- _Exercise directions_
Print the data below exactly as it appears.

- _Dataset entries_
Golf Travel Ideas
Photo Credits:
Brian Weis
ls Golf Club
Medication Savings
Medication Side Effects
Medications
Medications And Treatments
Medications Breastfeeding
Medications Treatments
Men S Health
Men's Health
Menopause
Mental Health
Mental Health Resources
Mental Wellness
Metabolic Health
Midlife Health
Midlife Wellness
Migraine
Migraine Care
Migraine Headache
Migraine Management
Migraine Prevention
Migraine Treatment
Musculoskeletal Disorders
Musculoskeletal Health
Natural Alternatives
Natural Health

- _Solution for this exercise_
Golf Travel Ideas
Photo Credits:
Brian Weis
ls Golf Club
Medication Savings
Medication Side Effects
Medications
Medications And Treatments
Medications Breastfeeding
Medications Treatments
Men S Health
Men's Health
Menopause
Mental Health
Mental Health Resources
Mental Wellness
Metabolic Health
Midlife Health
Midlife Wellness
Migraine
Migraine Care
Migraine Headache
Migraine Management
Migraine Prevention
Migraine Treatment
Musculoskeletal Disorders
Musculoskeletal Health
Natural Alternatives
Natural Health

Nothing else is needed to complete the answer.